Je sors. Je vais marcher, me dis-je, mais j’ai faim. J’entre au hasard dans un petit restaurant, au bas de Madison Avenue. La salle étroite et profonde paraît vide. Il doit être environ neuf heures et demie. J’hésite sur le seuil : va-t-on me servir encore ? Au fond de la salle, deux hommes et une femme attablés causent et boivent. L’un des hommes m’ayant remarqué s’écrie : « Tiens, voilà le diable ! » Les autres se retournent à demi et rient. J’ai fui. Pas d’autre restaurant dans ce quartier. Je suis monté sans dîner chez mes amis.

Trois pannes d’électricité

Au moment où je naissais au presbytère de Couvet, Val-de-Travers, canton de Neuchâtel, le 8 septembre 1906, à quatre heures vingt du matin, il y eut une panne de quartier, en sorte que je ne « vis le jour » qu’à la lueur d’une lampe à pétrole hâtivement allumée et que tenait mon père.

Soixante-sept ans plus tard, je donnais la leçon inaugurale de deux instituts universitaires réunis ce jour-là, celui des hautes études internationales et celui des études européennes. Je décrivais la crise du monde occidental, en progression rapide et calculable vers une apocalypse à court terme, et je constatais que « nous arrivons au point où le moteur de la croissance commence à avoir des ratés ». Sur ce dernier mot, très exactement, les lumières s’éteignirent dans la salle — et dans tout le canton de Genève. Croyant à un effet de régie théâtrale, l’auditoire applaudit. Cependant, la panne devait durer vingt et une minutes, durant lesquelles je poursuivis ma conférence sans micro, en éclairant mes notes d’une torche. Et comme j’en venais à cette phrase : « En vérité, à y regarder de plus près, l’État-nation est bien malade », sur le mot « près » les lumières revinrent.

Cet incident ne me rappelle pas seulement celui qui a marqué ma naissance, mais une soirée où nous fûmes « visités » dans notre maison de Ferney, le 29 juin 1954. Après le dîner, sentant l’atmosphère favorable, nous étions six et heureusement accordés, je suggérai que l’on jouât aux questions et réponses.

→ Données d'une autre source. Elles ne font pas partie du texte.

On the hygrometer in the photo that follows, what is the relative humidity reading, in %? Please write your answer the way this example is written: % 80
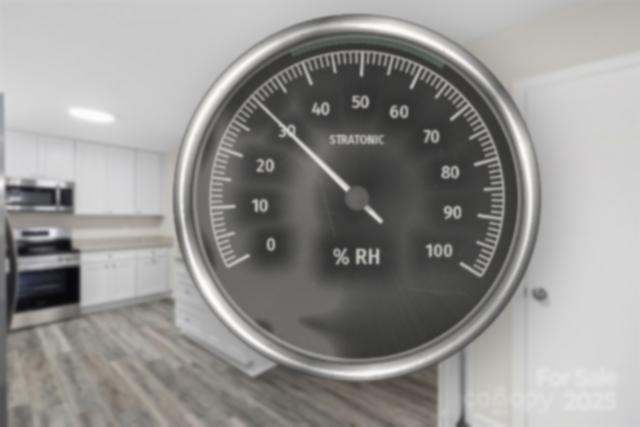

Ce jeu, purement télépathique et poétique, se joue par paires, dans le plus grand silence. L’un écrit trois questions, et l’autre en même temps trois réponses ; puis l’inverse ; et cela fait, chacun lit à haute voix, l’un ses questions, et l’autre ses réponses.

De cette soirée, je retiens trois échanges remarquables.

Il y avait là Jean-Paul de Dadelsen, mon collaborateur au Centre européen de la culture, que j’ai appelé, après sa mort prématurée en 1957, « le seul grand poète luthérien de langue française ». L’une des questions était : « Qu’arriverait-il si Jean-Paul devenait pape ? » Et la réponse : « Le pape serait luthérien. »

Deuxième échange. « Qu’est-ce que la mystique ? » Réponse : « C’est un petit jardin fermé qui s’ouvrira à Pâques. » (On sait que le hortus clausus est un symbole fondamental du mysticisme, flamand et rhénan notamment.)

Mais c’est le troisième échange qui m’amène à rappeler ici cette soirée mémorable. L’un de nous avait écrit : « Qu’arriverait-il si le diable entrait dans cette pièce ? » Le partenaire lut sa réponse : « Toutes les lumières s’éteindraient. » Et toutes les lumières s’éteignirent.